(Dataset entries)
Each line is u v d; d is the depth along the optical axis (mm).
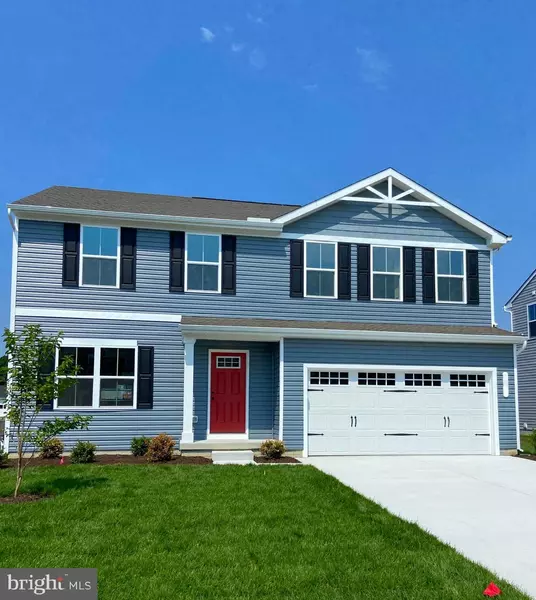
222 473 11617
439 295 17672
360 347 15695
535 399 27734
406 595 5836
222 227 16203
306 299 16688
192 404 14867
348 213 17328
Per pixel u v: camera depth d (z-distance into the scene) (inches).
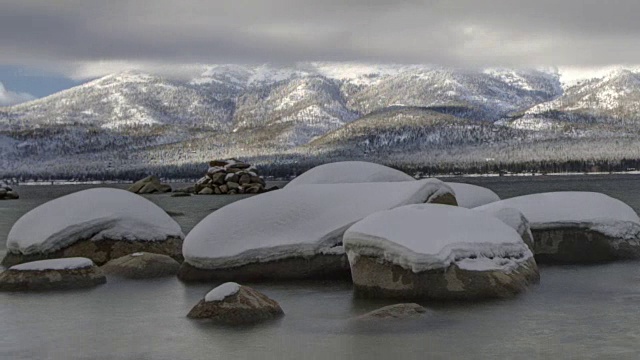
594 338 407.5
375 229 526.6
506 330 426.0
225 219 625.9
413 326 437.4
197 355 386.3
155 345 407.5
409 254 508.4
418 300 504.7
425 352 383.2
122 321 466.9
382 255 521.3
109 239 673.6
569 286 555.5
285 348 395.5
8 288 571.8
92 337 427.8
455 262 507.5
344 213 612.7
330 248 597.9
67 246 667.4
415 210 538.0
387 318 454.9
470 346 393.4
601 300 506.0
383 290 520.1
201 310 470.6
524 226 644.1
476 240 523.8
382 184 646.5
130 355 389.1
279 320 462.0
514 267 536.4
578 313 466.9
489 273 512.4
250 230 613.9
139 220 687.1
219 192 3147.1
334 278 596.4
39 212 690.2
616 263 669.3
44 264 587.5
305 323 451.8
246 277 600.7
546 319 451.5
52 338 427.5
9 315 488.1
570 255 686.5
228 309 464.8
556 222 692.7
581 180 5032.0
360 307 495.2
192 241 620.7
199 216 1582.2
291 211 619.2
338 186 646.5
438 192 645.9
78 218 672.4
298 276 597.3
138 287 584.7
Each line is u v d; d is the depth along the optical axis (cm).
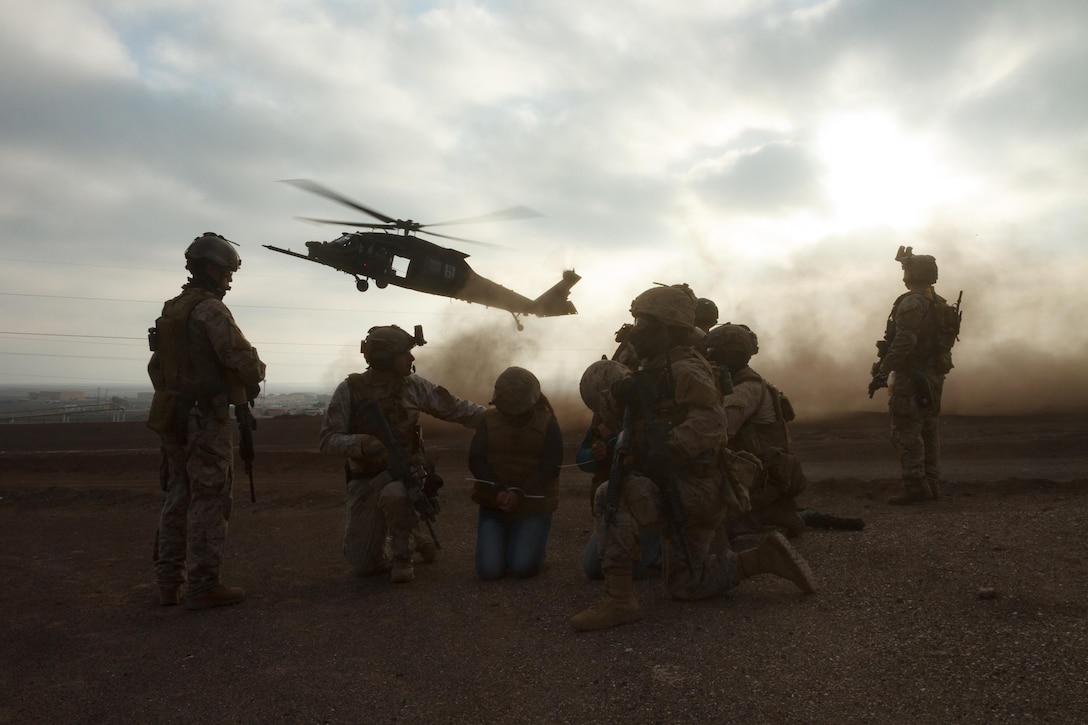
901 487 868
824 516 605
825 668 312
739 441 545
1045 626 339
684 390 387
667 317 395
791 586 441
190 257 494
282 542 700
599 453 477
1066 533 508
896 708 274
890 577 438
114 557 659
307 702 318
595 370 484
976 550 480
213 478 476
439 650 373
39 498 1021
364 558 537
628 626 387
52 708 325
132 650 398
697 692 298
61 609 487
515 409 506
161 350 477
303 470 1331
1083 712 260
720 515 411
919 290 751
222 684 344
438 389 540
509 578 515
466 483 1039
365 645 387
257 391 492
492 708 302
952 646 325
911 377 743
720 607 408
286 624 432
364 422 525
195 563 473
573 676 326
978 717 263
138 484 1204
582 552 599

**PROBLEM STATEMENT:**
Pictures stay out; the data above is to be returned exactly.

**SOLVED PROBLEM:**
Each line is u v d; d is the depth along the optical axis (mm).
222 473 11617
439 295 17672
360 347 15695
535 399 27734
406 595 5836
222 227 16203
306 299 16688
192 404 14867
348 213 17328
Per pixel u v: camera depth d (z-distance into the scene) (inches).
594 338 407.5
375 229 526.6
506 330 426.0
225 219 625.9
413 326 437.4
197 355 386.3
155 345 407.5
409 254 508.4
418 300 504.7
425 352 383.2
122 321 466.9
382 255 521.3
109 239 673.6
569 286 555.5
285 348 395.5
8 288 571.8
92 337 427.8
455 262 507.5
344 213 612.7
330 248 597.9
67 246 667.4
415 210 538.0
387 318 454.9
470 346 393.4
601 300 506.0
383 290 520.1
201 310 470.6
524 226 644.1
476 240 523.8
382 184 646.5
130 355 389.1
279 320 462.0
514 267 536.4
578 313 466.9
489 273 512.4
250 230 613.9
139 220 687.1
219 192 3147.1
334 278 596.4
39 212 690.2
616 263 669.3
44 264 587.5
305 323 451.8
246 277 600.7
546 319 451.5
52 338 427.5
9 315 488.1
570 255 686.5
228 309 464.8
556 222 692.7
581 180 5032.0
360 307 495.2
192 241 620.7
199 216 1582.2
291 211 619.2
338 186 646.5
438 192 645.9
78 218 672.4
298 276 597.3
138 287 584.7
Each line is u v d; d is the depth along the optical axis (cm).
901 487 868
824 516 605
825 668 312
739 441 545
1045 626 339
684 390 387
667 317 395
791 586 441
190 257 494
282 542 700
599 453 477
1066 533 508
896 708 274
890 577 438
114 557 659
307 702 318
595 370 484
976 550 480
213 478 476
439 650 373
39 498 1021
364 558 537
628 626 387
52 708 325
132 650 398
697 692 298
61 609 487
515 409 506
161 350 477
303 470 1331
1083 712 260
720 515 411
919 290 751
222 684 344
438 389 540
509 578 515
466 483 1039
365 645 387
257 391 492
492 708 302
952 646 325
911 377 743
720 607 408
286 624 432
364 422 525
195 563 473
573 676 326
978 717 263
138 484 1204
582 552 599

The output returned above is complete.